What is it about Canal Bakery's croissants that has made them the most award-winning in history?
They are made with six layers of dough and nine ingredients, are baked in two batches and are sold for 2.20 euros each.
BarcelonaIf we had to give a technical definition of the croissants from the Canal bakery in Barcelona (with workshops on Calvet and Muntaner streets), we would say they have nine ingredients: flour, yeast, sugar, salt, honey, eggs, powdered milk, water, and butter; they are baked in two batches, at 7 a.m. and 12:30 p.m., and they have up to six turns of the fermented dough, rolled in on itself, ending in the characteristic final ridge. Each piece costs 2.20 euros, and the price will not increase today despite the fact that they are the most awarded croissants in the history of the competition organized by the Barcelona Pastry Guild.
A few hours after receiving the award, the pastry chef explained how everything had gone.Still thrilled with winning again and with a vivid memory of how she'd done everything, she said that the twelve croissants she'd submitted to the competition at 10:54 in the morning weren't her best twelve. "Of the twelve, I didn't like the symmetry of four; however, a friend had sent me a photo of his twelve, and I'd told him his were better than mine," she explained. Beside her, another worker at the Canal bakeries, opened in 1970 by Mercè and Xavier Canal, Marc Muñoz, told her that aesthetics weren't everything in a competition, that taste had a lot of value in the scoring.
Toni Vera is a demanding pastry chef, and instead of acknowledging what his colleague was saying, he was more intent on commenting on how much he'd suffered over those four croissants that didn't have the exact symmetry he would have liked. "It's true that when I arrived at the Pastry Guild at 10:54 a.m., I showed up with fifteen; there I immediately chose the twelve I liked the most, and the three I discarded I gave to some pastry chefs in the courtyard, and they all told me they were very good," says Vera.
If the recipe wins, it is not changed
The fact is that Canal Bakery has currently created an unwritten law that ensures that every three years they win the Pastry Guild's Best Croissant in the State competition.
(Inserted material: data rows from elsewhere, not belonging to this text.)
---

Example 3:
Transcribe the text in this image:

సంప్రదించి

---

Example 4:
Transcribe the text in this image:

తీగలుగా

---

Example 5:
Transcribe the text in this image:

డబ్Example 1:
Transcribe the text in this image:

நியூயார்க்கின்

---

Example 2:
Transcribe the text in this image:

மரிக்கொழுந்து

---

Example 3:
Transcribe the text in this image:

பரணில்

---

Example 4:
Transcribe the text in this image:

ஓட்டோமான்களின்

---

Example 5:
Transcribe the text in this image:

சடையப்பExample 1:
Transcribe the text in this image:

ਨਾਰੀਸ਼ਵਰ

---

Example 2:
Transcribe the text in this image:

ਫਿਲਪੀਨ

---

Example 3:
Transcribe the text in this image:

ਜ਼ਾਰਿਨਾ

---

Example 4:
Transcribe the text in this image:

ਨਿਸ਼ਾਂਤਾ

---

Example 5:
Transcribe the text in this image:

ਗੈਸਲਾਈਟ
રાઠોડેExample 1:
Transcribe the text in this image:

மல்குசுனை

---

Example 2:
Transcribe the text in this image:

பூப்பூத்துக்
According to the regulations, the year after the award is given, the baker must be part of the jury, so they cannot enter. Then, in the following edition, in 2027, they can participate again, and as these years have passed, they won't win. At least, that's what has happened in recent years, because their croissant was the best in 2016, 2019, 2022, and now, in 2025.
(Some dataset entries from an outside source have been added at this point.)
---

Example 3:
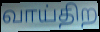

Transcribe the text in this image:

வாய்திற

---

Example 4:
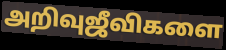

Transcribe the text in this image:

அறிவுஜீவிகளை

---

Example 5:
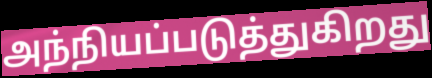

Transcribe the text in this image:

அந்நியப்படுத்துகிறது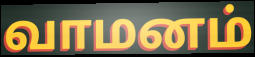
வாமனம்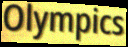
Olympics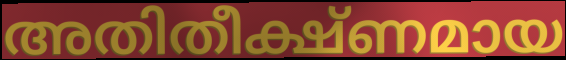
അതിതീക്ഷ്ണമായ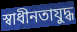
স্বাধীনতাযুদ্ধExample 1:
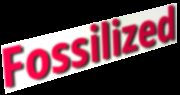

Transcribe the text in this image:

Fossilized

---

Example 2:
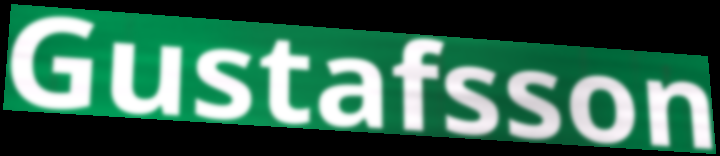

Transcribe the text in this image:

Gustafsson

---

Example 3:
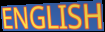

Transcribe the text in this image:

ENGLISH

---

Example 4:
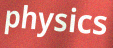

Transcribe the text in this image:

physics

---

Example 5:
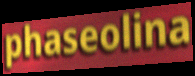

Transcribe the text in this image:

phaseolina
In all these years of competition, has the recipe changed? I ask them, and the answer is clear, quick, and forceful: "No. Why should I change it, if it works, if it wins competitions and sells in stores?" What's more, the baker believes he can't make changes because he has a commitment to the neighbors who buy his croissants every day, who eat them for breakfast. "And it's a bigger commitment than winning a competition, because if they come back, it's because they like them the way we make them," Vera points out.
The day after winning the competition for the fourth time, the bakery had decided not to raise the price. They will sell it for 2.20 euros, as they did on Monday and Tuesday morning when they still didn't know the verdict. They will continue with the same steps and the same ingredients, but they will change the quantity they will make: for today, Wednesday, they will double the quantity. "If on Tuesday we made a total of 300 between the morning and afternoon batches, tomorrow we will make 600, and by the end of the week we estimate we will make around 2,000," Marc and the baker explained. In fact, they are already experts at winning the prize and know that the next day the impact will be high. "We're also afraid that maybe one day the contest won't have as much impact, because this is the fourth time we've won it, and therefore there are many people who at this point know us from past editions," they said.
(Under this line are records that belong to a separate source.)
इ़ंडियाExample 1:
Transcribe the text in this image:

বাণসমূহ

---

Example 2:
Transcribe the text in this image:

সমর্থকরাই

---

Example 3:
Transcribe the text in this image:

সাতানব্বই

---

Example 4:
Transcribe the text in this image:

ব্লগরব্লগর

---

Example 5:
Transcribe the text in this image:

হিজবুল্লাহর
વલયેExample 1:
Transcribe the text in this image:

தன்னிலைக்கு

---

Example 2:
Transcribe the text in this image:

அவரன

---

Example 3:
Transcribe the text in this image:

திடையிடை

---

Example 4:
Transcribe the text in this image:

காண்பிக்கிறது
They also mentioned another common market behavior, which is the increase in demand during the first months after the prize, perhaps even the first year, and over time it decreases and stabilizes into constant sales. In their case, they were making one hundred and fifty a day until today.
Finally, among the pastry chef's curiosities is the fact that, for the photos we took to illustrate this article, he had to bite into a croissant. "I never do it; or very rarely, because I eat an apple mid-morning for breakfast." More interesting facts: the prices of Canal croissants are a frequent topic of conversation among the team. They sell them for 2.20 euros; and 4.70 for filled ones. "But those are the prices they should have to provide a profit margin if you take into account the costly production process involved, and especially if I explain that we are a young team in the bakery, who want to do our work hours and two days off, which we try to alternate on the weekend," says Vera. Regarding the retail price of Parisian croissants, priced between €1.20 and €1.50, he doesn't say anything, but he believes that "the croissant will be like the baguette, which is socially protected." In Barcelona, and in Catalonia, because the pastry chef knows the prices of croissants from other towns, they are more expensive, yes, but the quality is very high. And one last thing: "I would like to be able to put a label indicating that our croissants are made with local ingredients, but we don't have Catalan butter, so we buy it in Normandy, and we don't say it."